Certain terminology is used in the following description for convenience only and is not limiting. The words “inner”, “inwardly” and “outer”, “outwardly” refer to directions toward and away from, respectively, a designated centerline or a geometric center of an element being described, the particular meaning being readily apparent from the context of the description. As used herein, the words “connected” and “coupled” are intended to include direct connections between two members without any other members interposed therebetween, indirect connections between members in which one or more other members are interposed therebetween, and operative connections in which one element, component, device, etc. exerts a force or influence on, or otherwise affects, another element/component without any physical connection. Furthermore, the term “position” is used herein to indicate a position, location, configuration, orientation, etc., of one or more components of the lock assembly and are each depicted in the drawings with reference to a randomly selected point on the element being described. Such points in the drawing figures are randomly selected for convenience only and have no particular relevance to the present invention. The terminology includes the words specifically mentioned above, derivatives thereof, and words of similar import.

------------------------------------------------

_SHORT TASK 1_
Report every line of the entries below that contains the word "catalogue".

Data entries:
------------------------------------------------

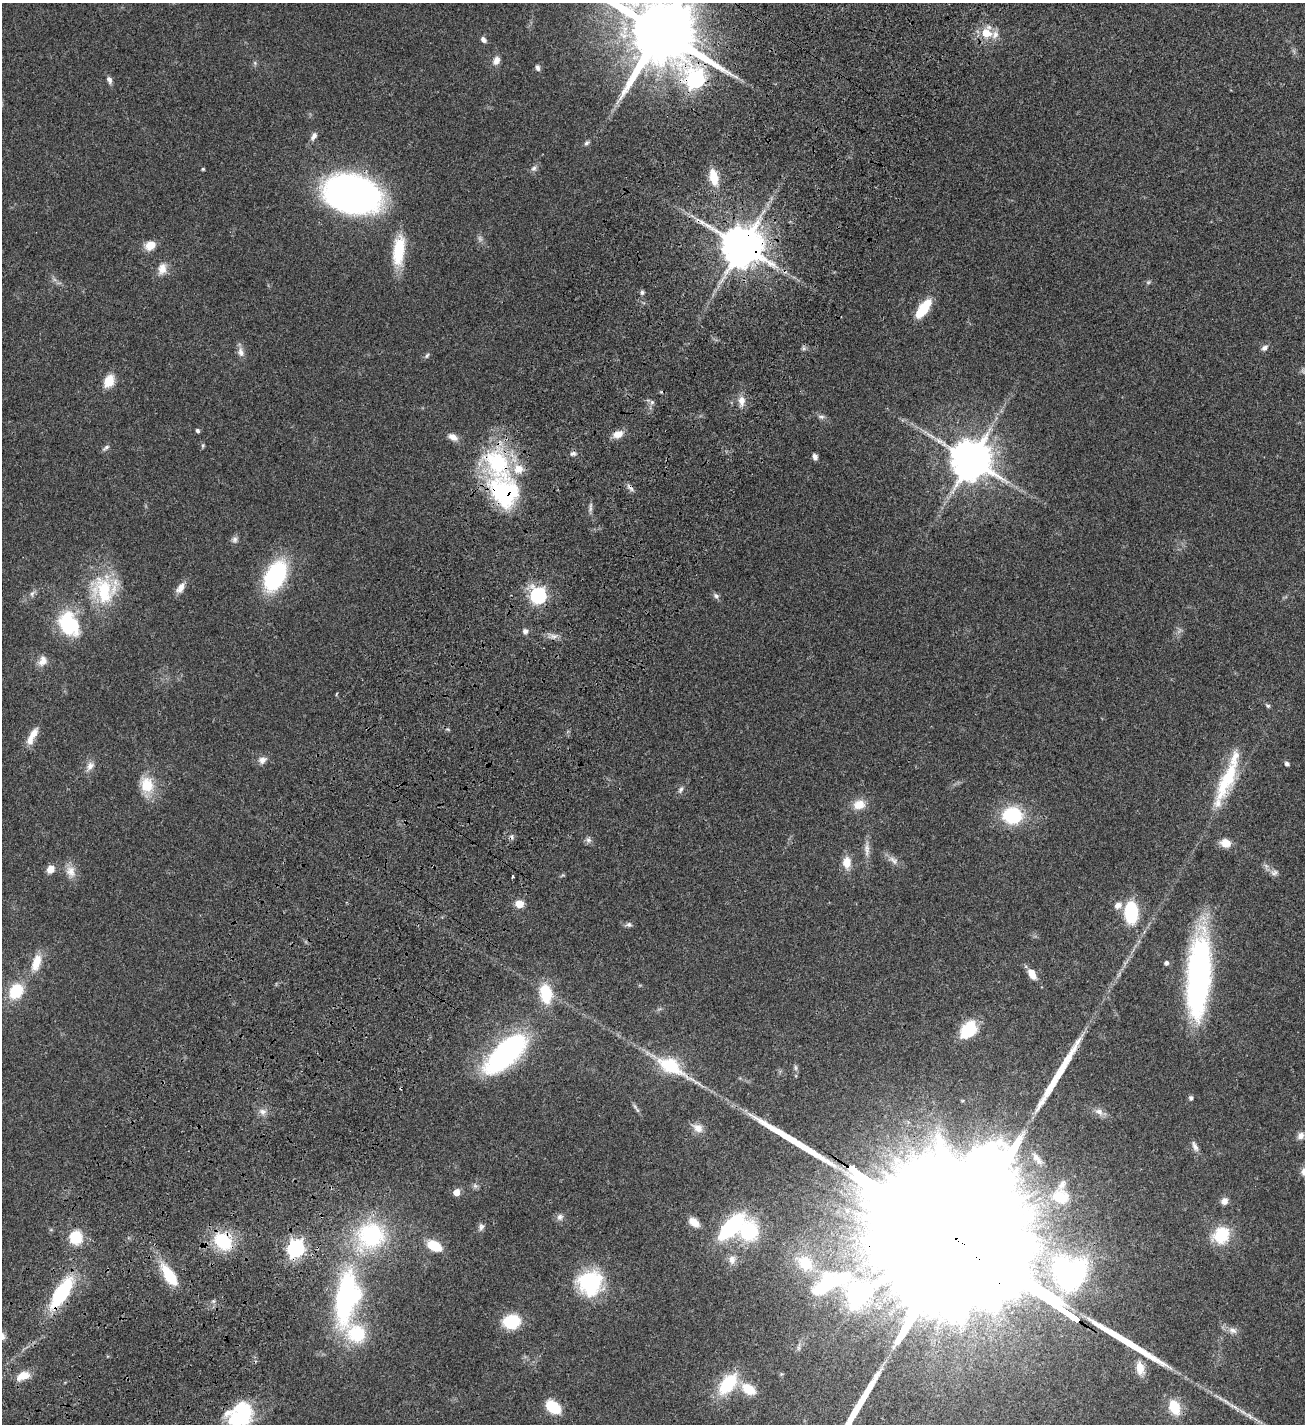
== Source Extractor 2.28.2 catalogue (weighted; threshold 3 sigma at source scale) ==
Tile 7 of 4 x 4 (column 3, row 2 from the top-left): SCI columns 2988-4290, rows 3054-4475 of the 6104 x 6102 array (HDU 1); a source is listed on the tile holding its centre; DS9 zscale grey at full resolution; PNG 1307 x 1426 px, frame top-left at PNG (2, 3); no overlay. Shown black and unused: <1% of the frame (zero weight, under 3 of 4 exposures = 13% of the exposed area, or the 3 px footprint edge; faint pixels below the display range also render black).
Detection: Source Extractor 2.28.2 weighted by HDU 2 'WHT'; one run over the whole footprint, this tile lists its part. Background 0.0821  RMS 0.0062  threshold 0.0277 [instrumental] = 3 sigma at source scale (4.5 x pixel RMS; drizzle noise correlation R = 1.50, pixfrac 1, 0.05/0.05 arcsec/px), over >= 5 px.
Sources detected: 142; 3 too faint to see at this stretch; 2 inside a brighter object's white glare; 2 cosmic-ray / hot-pixel residue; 5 long thin detections or spike segments (spike, bleed or trail) — not listed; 4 inside a brighter listed object's ellipse — not listed separately; the other 126 listed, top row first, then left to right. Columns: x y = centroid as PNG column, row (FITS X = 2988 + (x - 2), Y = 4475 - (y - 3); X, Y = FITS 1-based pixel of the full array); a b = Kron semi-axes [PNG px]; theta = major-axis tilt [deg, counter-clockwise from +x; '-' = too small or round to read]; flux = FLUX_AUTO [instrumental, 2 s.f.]
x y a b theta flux
660 31 21 19 -42 8400
986 33 9 8 - 13
995 34 12 9 68 3.9
483 40 8 6 -51 2.1
496 60 12 8 64 3.8
255 63 6 5 - 0.98
538 68 8 5 -71 1.9
696 79 9 8 - 240
109 80 10 6 -71 2.4
314 136 11 6 60 2.7
586 143 7 5 55 1.4
534 168 9 7 54 2.1
203 169 4 3 - 0.75
714 177 15 8 -78 15
351 194 40 25 -18 370
150 245 13 10 27 7.1
742 246 12 11 - 2400
399 251 38 14 84 24
162 269 16 11 81 6.1
1148 282 6 5 - 1
642 292 7 5 89 1.3
923 309 16 7 55 27
803 348 7 4 -71 1.1
1264 348 8 6 39 2.5
241 352 15 8 -78 3.4
427 356 9 5 47 1.3
109 381 15 10 65 10
742 401 14 9 -89 5.1
652 402 8 6 76 1.5
821 417 10 5 -5 1.7
197 430 4 4 - 1.5
618 434 13 9 17 5.6
453 437 13 8 -27 4.2
203 445 6 5 - 0.84
106 448 10 5 39 1.6
573 454 8 6 14 1.8
815 457 6 5 - 2.1
971 460 12 11 - 2200
630 487 13 5 -53 2.3
504 492 37 29 -55 73
590 507 15 4 86 1.9
234 540 9 8 - 2.1
275 576 27 16 65 72
180 588 16 8 56 4.5
104 589 38 37 - 42
32 593 10 6 52 2.1
538 596 7 7 - 150
716 596 8 6 -43 2
68 623 29 20 -62 41
525 631 7 7 - 2.2
554 636 11 6 -8 3
42 661 14 10 64 5
1268 706 7 5 -37 1.1
32 736 24 8 63 7.8
262 760 12 9 21 3.5
1287 764 5 4 - 2.1
90 766 13 9 57 4.1
1227 779 68 17 67 38
147 785 22 18 -75 15
681 789 10 6 62 1.9
859 804 14 11 14 8.6
1012 815 18 15 -4 40
588 840 9 7 -79 1.9
1225 843 12 10 -15 6.7
867 849 24 7 -89 4.7
893 860 17 8 -35 3.9
847 862 13 9 -90 8.3
50 869 9 8 - 5.2
71 871 17 13 -69 6.6
1274 872 10 8 3 2.4
563 875 8 3 31 0.72
513 877 3 3 - 1.2
519 904 6 6 - 10
1118 905 9 7 36 3.8
1131 913 19 12 -89 37
629 925 9 7 0 1.7
36 963 22 11 72 11
1166 963 5 5 - 2
1032 974 12 7 -60 7.2
1199 975 82 21 86 170
16 991 13 10 53 26
546 994 16 11 -80 27
968 1030 19 13 48 26
506 1053 47 20 43 130
671 1067 45 15 -31 32
796 1076 5 3 - 0.54
1191 1098 6 5 - 1.2
262 1112 11 9 -14 3.5
1099 1112 14 9 -33 4
698 1128 15 10 -31 5.1
1300 1136 10 8 56 3.1
1195 1146 15 6 -67 2.7
1037 1159 20 8 -52 4.6
475 1186 6 6 - 1.5
456 1192 5 5 - 7.7
1061 1197 20 16 -23 16
1224 1201 9 8 - 3.5
560 1217 9 8 - 2.5
694 1222 14 9 -39 6.4
481 1227 11 7 84 2.1
731 1227 29 13 46 60
749 1231 19 17 75 42
1221 1235 22 19 39 22
370 1236 40 35 38 68
76 1237 14 13 - 18
223 1241 18 14 -47 35
960 1241 175 34 -33 150000
434 1246 14 9 -26 18
296 1248 7 7 - 230
732 1260 13 11 85 4.9
805 1263 19 16 -52 19
1074 1275 30 17 58 89
170 1276 24 10 -56 24
590 1283 30 30 - 44
61 1293 33 13 58 50
345 1298 62 23 81 110
213 1301 6 5 - 1.1
511 1321 14 12 7 28
1233 1330 12 9 -17 3.5
1140 1368 15 9 -80 8.1
23 1376 13 8 20 9.9
728 1384 22 12 51 34
748 1389 17 10 -33 13
553 1407 13 9 -39 23
1174 1407 12 8 -67 19
240 1415 31 25 42 41
Overlapping masked pixels (flux is a lower limit): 12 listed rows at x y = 660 31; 696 79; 742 246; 618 434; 630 487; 504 492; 671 1067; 223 1241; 960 1241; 296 1248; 61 1293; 240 1415
Isophote crosses this tile's border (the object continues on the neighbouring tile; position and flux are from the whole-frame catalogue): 2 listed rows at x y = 660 31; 240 1415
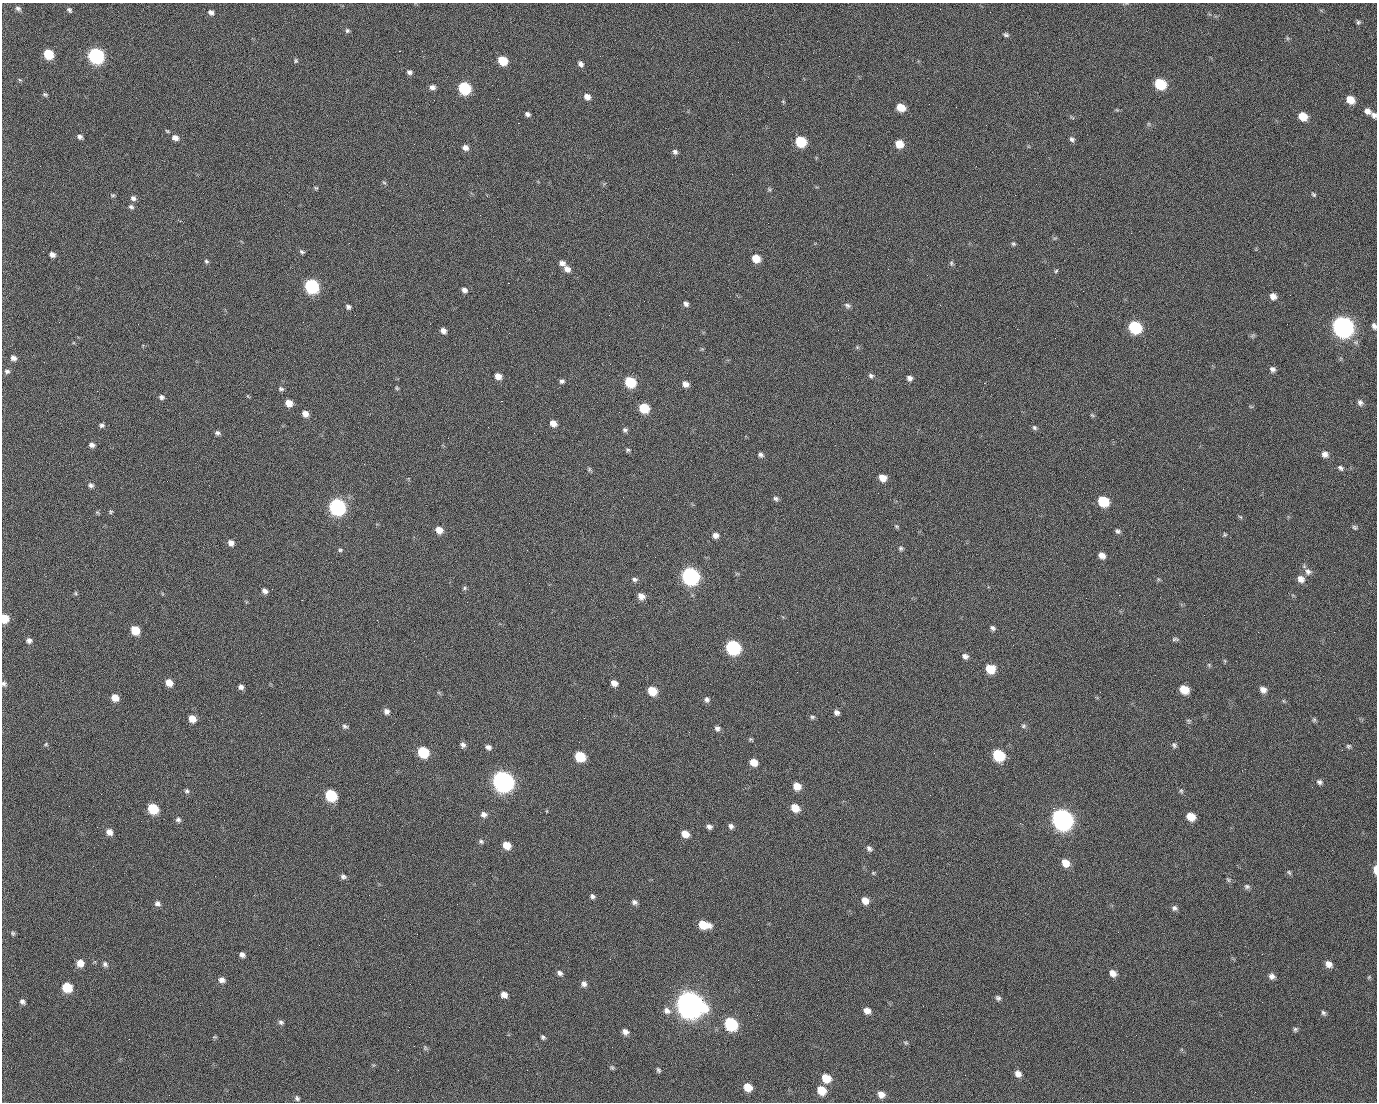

------------------------------------------------

_SHORT TASK 2_
In the terminology passage, what do the words "inner" and "inwardly" refer to?

_EXERCISE OUTPUT 1_
== Source Extractor 2.28.2 catalogue (weighted; threshold 3 sigma at source scale) ==
Isophote crosses this tile's border (the object continues on the neighbouring tile; position and flux are from the whole-frame catalogue): 2 listed rows at x y = 660 31; 240 1415

_EXERCISE OUTPUT 2_
Directions toward a designated centerline or a geometric center of the element being described.